↓↓↓

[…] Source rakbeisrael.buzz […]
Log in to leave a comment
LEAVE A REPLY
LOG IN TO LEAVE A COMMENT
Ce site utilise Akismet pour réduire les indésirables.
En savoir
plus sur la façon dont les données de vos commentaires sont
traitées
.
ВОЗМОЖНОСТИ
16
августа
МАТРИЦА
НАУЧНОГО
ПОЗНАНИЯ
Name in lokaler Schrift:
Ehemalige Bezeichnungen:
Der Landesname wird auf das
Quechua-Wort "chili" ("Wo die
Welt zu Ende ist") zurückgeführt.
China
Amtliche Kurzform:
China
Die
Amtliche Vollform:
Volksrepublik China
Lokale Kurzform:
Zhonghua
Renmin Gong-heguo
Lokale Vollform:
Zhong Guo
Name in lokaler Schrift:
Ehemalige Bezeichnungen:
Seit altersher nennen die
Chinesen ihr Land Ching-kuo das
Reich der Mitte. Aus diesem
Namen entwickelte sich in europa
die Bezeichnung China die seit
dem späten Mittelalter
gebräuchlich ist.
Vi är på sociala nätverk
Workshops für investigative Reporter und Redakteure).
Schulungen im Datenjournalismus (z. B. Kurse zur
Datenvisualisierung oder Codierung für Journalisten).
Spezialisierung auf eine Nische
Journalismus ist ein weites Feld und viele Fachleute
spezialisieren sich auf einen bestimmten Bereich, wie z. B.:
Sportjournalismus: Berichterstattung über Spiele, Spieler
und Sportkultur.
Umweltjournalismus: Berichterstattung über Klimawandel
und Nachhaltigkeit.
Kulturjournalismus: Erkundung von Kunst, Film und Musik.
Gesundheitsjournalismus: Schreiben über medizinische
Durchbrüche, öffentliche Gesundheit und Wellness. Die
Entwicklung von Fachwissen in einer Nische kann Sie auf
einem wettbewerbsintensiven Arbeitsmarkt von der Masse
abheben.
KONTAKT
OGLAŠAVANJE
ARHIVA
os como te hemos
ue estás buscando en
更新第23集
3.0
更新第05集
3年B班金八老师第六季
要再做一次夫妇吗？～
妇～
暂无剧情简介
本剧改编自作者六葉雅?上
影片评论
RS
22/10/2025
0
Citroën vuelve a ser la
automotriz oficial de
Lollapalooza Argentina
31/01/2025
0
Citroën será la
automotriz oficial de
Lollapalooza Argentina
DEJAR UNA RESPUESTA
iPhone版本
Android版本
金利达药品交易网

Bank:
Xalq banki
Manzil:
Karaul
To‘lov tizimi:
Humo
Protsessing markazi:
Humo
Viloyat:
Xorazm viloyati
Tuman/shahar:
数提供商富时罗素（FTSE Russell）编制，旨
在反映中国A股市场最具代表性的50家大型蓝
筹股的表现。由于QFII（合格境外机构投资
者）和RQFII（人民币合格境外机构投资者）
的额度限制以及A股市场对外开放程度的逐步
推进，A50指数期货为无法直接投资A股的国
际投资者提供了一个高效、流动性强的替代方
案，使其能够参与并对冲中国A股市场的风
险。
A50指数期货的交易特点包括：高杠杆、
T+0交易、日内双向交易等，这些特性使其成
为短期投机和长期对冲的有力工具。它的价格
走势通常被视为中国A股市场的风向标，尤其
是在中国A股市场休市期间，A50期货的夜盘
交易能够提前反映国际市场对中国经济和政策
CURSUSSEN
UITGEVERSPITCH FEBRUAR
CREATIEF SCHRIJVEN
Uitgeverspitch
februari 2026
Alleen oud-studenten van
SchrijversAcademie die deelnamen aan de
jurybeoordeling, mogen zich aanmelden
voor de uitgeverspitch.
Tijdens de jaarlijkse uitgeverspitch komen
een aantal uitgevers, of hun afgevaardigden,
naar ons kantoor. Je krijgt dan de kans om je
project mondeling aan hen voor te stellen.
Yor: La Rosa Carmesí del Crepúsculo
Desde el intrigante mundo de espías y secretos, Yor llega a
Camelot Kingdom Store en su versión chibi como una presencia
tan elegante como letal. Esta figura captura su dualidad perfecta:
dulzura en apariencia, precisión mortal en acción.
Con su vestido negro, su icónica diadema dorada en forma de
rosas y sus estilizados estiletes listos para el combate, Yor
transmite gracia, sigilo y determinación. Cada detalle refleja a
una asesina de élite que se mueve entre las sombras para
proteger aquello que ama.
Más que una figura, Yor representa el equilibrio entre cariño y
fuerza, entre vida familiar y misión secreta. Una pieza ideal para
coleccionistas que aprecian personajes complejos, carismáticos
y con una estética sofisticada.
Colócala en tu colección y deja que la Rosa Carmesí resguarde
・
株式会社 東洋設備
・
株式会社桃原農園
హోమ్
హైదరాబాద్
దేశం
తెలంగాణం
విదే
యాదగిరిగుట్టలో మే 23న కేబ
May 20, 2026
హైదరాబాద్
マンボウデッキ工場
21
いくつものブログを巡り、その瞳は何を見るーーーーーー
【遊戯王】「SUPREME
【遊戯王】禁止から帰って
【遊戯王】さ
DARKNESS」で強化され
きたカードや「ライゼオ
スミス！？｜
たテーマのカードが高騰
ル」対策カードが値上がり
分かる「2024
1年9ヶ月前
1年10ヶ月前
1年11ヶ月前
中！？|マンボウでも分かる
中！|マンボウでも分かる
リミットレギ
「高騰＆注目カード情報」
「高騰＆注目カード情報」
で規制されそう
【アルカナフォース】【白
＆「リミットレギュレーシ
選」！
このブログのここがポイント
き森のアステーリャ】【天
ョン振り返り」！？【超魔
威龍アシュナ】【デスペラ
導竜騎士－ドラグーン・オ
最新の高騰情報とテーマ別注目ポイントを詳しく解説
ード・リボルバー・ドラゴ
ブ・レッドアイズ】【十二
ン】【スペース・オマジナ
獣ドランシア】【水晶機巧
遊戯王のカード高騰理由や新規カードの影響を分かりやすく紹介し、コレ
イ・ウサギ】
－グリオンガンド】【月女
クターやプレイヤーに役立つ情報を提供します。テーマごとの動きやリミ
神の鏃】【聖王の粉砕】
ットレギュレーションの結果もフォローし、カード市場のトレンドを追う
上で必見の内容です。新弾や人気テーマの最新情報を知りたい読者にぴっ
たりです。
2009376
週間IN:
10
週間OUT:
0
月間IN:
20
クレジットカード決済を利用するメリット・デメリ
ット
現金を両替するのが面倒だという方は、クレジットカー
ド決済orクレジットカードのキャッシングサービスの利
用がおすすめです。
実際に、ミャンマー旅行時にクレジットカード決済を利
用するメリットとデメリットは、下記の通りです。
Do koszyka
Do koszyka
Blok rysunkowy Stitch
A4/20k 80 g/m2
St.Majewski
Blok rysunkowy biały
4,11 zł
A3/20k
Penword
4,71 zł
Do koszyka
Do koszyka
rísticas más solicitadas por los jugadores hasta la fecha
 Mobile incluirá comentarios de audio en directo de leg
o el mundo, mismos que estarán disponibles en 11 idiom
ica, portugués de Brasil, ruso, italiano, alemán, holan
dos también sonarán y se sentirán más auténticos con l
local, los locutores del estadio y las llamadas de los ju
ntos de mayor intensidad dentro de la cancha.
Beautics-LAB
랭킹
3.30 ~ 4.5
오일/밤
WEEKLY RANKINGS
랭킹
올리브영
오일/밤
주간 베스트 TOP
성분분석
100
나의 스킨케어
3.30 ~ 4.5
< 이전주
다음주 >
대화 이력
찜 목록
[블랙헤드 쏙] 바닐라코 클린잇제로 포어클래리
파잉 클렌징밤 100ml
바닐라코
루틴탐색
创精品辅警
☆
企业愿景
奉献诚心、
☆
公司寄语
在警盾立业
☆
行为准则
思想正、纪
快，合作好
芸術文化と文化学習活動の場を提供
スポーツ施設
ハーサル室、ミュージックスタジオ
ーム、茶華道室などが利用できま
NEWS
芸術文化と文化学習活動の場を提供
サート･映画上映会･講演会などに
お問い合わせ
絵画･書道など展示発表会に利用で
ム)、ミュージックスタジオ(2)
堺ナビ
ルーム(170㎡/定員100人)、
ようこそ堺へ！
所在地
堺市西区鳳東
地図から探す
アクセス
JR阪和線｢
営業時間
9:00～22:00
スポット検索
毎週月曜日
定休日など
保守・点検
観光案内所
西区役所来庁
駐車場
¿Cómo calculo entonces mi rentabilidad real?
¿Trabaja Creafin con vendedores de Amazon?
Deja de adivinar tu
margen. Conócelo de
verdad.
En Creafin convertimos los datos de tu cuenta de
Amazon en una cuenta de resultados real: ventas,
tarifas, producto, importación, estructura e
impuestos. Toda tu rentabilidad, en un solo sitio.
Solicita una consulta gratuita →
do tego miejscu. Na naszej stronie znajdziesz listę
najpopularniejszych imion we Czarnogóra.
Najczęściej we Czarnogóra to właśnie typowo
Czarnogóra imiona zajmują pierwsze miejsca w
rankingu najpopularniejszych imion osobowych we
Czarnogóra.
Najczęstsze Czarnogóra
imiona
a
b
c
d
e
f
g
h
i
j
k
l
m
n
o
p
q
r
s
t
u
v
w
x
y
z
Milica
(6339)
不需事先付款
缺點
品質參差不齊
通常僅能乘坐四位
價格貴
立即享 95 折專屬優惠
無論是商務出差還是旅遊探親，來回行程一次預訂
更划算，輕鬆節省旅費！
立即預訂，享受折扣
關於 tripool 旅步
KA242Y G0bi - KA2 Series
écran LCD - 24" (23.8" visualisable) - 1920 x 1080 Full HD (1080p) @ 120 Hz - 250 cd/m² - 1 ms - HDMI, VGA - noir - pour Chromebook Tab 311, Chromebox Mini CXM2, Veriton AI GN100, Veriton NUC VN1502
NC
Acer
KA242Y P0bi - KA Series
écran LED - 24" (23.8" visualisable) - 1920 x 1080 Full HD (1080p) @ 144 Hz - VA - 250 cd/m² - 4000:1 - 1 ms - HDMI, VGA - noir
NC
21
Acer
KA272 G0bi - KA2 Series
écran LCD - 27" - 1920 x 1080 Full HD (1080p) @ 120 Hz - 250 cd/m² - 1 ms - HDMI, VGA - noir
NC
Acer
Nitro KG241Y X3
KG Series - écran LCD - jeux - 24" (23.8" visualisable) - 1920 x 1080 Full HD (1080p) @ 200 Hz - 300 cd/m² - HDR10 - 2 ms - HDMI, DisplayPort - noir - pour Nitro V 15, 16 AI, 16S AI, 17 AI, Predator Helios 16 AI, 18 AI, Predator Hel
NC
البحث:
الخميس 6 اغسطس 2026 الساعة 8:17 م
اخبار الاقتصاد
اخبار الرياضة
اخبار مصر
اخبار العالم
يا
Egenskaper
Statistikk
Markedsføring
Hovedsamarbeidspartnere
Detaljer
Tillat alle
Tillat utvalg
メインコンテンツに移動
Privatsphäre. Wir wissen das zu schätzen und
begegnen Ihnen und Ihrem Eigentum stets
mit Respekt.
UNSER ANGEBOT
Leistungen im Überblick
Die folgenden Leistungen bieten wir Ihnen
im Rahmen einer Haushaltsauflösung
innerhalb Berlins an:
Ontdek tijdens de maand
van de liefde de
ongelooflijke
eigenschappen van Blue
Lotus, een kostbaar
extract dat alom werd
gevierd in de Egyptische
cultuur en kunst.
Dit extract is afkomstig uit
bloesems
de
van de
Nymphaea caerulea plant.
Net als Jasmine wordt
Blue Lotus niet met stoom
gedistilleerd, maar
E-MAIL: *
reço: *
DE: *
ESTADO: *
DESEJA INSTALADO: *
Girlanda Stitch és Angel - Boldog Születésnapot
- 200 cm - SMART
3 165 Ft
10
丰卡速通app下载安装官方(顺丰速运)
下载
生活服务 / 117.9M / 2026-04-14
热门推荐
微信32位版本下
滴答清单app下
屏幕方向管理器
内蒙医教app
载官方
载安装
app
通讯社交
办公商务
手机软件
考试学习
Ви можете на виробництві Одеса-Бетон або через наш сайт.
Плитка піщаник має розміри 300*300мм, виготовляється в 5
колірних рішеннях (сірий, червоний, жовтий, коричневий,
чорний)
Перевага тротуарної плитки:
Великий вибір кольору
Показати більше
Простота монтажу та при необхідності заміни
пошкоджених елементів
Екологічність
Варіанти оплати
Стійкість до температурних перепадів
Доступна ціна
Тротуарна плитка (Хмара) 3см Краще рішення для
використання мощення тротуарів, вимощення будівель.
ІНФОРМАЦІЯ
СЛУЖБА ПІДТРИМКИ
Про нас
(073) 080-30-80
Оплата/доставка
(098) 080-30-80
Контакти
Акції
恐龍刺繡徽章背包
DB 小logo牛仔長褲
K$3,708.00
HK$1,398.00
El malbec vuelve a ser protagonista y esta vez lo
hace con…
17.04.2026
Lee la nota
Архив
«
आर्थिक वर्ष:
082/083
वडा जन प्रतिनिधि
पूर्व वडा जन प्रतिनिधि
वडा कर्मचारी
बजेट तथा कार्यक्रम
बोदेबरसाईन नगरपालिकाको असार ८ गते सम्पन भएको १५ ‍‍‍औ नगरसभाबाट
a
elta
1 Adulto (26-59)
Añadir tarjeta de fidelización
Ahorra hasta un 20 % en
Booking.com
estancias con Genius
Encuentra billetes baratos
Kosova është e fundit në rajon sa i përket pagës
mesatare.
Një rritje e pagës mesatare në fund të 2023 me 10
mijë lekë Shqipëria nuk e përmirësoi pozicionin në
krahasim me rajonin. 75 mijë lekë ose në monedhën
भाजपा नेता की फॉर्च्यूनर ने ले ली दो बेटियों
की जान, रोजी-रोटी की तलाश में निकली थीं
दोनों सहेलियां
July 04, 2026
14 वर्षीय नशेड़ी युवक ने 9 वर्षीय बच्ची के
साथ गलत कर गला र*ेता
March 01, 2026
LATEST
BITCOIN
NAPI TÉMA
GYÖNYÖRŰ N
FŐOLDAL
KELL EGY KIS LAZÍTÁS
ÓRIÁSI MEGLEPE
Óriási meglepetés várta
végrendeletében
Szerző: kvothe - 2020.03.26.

↑↑↑

Aim of the exercise:
Please collect every line in the items above that contains the word "Blok".

Response:
Blok rysunkowy Stitch
Blok rysunkowy biały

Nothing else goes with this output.